Che cosa conta in una scelta
Quando giudichiamo un’azione, possiamo porci diverse domande: qual era l’intenzione? Che cosa è stato fatto davvero? Chi ne è stato colpito e quanto? Un fine benevolo conta, ma non cancella un danno grave evitabile.
Perché l’intenzione non basta
Spesso cerchiamo un criterio rapido per distinguere il giusto dallo sbagliato. La sola intenzione non basta, perché un’azione negligente può ferire altri; il solo risultato può invece accusare qualcuno per un incidente imprevedibile. Considerarli entrambi rende più equo parlare di responsabilità.
Un vaso rotto
Maya vede una palla rotolare verso un neonato e la allontana con un calcio. La palla colpisce un vaso e lo rompe. Voleva evitare un pericolo e il danno è stato accidentale; la sua responsabilità non è uguale a quella di chi avesse rotto il vaso apposta. Deve comunque spiegare l’accaduto e aiutare a rimediare alla perdita.

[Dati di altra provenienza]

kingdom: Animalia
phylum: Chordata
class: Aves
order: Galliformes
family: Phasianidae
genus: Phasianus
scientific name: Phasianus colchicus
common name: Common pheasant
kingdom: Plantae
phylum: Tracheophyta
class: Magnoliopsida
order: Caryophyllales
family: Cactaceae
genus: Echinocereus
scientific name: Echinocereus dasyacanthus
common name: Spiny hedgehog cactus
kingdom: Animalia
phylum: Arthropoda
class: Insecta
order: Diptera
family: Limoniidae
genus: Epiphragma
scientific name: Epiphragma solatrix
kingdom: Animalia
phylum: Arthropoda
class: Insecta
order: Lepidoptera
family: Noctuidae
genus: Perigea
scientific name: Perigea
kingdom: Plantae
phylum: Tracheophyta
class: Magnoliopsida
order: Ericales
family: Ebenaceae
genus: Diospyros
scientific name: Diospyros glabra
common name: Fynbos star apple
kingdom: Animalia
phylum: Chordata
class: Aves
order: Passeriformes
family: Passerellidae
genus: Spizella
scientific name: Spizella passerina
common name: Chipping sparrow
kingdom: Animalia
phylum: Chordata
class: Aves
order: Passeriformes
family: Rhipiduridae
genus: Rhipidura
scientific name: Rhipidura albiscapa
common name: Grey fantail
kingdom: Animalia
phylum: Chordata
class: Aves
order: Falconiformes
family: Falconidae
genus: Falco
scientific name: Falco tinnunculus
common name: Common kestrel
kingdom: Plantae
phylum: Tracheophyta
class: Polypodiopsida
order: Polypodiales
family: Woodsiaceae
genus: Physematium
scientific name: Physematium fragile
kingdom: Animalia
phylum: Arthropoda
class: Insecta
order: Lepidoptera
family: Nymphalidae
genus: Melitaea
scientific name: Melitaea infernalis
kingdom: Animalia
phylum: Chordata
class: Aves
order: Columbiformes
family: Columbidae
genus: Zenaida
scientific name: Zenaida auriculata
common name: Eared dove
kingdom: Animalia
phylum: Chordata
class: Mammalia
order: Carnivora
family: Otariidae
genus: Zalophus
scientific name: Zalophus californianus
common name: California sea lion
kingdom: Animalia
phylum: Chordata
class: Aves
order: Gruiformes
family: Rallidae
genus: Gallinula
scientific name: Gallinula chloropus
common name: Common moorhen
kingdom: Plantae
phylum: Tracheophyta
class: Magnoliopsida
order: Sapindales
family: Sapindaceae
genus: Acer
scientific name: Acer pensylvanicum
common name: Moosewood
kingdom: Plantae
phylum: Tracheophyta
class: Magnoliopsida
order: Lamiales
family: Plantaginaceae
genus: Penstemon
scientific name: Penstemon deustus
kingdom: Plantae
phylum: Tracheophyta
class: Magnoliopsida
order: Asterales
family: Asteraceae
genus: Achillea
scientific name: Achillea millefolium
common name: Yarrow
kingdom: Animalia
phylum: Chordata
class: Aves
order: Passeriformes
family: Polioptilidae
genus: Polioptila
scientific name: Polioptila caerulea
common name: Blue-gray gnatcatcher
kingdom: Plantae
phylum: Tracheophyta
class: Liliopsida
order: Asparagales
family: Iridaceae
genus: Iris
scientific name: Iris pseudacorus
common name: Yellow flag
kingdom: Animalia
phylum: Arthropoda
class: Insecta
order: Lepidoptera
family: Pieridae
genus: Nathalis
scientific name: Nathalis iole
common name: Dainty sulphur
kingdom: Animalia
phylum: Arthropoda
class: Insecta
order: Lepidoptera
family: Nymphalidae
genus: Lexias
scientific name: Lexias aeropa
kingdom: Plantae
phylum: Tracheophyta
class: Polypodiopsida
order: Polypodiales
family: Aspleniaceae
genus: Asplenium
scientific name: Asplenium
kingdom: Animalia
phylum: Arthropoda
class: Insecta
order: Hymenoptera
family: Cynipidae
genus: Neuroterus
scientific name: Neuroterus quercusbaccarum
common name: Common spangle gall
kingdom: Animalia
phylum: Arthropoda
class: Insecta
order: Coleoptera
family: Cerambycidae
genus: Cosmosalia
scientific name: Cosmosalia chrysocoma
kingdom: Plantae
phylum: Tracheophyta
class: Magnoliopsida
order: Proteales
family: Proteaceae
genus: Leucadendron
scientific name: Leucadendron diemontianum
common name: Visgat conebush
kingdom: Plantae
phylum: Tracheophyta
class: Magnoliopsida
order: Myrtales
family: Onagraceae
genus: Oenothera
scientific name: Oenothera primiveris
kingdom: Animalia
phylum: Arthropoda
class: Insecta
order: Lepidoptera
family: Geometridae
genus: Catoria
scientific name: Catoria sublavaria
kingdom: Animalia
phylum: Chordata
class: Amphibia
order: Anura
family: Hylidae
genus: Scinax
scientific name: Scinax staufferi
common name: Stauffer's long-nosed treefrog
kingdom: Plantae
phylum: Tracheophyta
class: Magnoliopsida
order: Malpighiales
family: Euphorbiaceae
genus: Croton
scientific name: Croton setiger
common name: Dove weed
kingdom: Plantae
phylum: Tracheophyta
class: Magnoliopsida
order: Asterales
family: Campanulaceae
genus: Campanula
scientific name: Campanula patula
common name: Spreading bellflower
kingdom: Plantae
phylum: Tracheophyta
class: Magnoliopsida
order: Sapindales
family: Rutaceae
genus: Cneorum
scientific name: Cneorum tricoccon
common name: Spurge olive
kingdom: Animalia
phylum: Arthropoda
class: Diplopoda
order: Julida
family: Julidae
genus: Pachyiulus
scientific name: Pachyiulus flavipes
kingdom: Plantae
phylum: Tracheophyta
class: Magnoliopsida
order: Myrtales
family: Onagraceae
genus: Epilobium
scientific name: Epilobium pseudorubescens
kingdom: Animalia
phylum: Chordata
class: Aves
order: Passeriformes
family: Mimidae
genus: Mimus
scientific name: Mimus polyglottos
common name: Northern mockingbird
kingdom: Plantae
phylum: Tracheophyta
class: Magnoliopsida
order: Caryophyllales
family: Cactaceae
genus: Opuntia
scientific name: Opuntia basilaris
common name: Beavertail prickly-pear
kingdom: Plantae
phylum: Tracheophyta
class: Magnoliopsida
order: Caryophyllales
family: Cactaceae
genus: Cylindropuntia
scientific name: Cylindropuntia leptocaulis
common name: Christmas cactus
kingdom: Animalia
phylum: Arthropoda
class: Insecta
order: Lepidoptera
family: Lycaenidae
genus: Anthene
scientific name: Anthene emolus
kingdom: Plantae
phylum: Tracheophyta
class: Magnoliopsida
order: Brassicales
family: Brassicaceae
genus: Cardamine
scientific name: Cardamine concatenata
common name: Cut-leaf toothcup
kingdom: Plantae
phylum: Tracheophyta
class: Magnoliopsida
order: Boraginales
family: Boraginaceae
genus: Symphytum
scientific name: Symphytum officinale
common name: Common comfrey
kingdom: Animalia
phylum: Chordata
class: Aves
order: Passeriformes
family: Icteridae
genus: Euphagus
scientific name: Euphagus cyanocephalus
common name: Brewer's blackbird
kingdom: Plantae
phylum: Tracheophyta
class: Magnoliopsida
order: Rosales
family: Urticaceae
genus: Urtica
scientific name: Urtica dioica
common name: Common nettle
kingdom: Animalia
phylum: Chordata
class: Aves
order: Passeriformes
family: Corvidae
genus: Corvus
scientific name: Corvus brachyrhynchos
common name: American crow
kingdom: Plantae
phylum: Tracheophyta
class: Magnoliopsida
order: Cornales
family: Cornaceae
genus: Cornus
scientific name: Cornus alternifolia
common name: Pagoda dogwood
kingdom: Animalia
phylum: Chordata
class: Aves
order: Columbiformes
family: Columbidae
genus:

La trappola della buona intenzione
Un errore comune è dire: aveva buone intenzioni, quindi l’azione era giusta. Sembra ragionevole perché le intenzioni mostrano attenzione e non crudeltà. Però anche una persona premurosa può ignorare i rischi o rifiutarsi di riparare il danno. Chiediamoci che cosa una persona prudente avrebbe potuto prevedere e fare diversamente.
Scuse e responsabilità
Questo modo di ragionare aiuta dopo un messaggio offensivo, un incidente sportivo o un errore al lavoro. Puoi spiegare la tua intenzione senza fingere che non ci sia stato un danno. Delle buone scuse riconoscono l’effetto, accettano una parte equa di responsabilità e propongono il passo successivo più sicuro.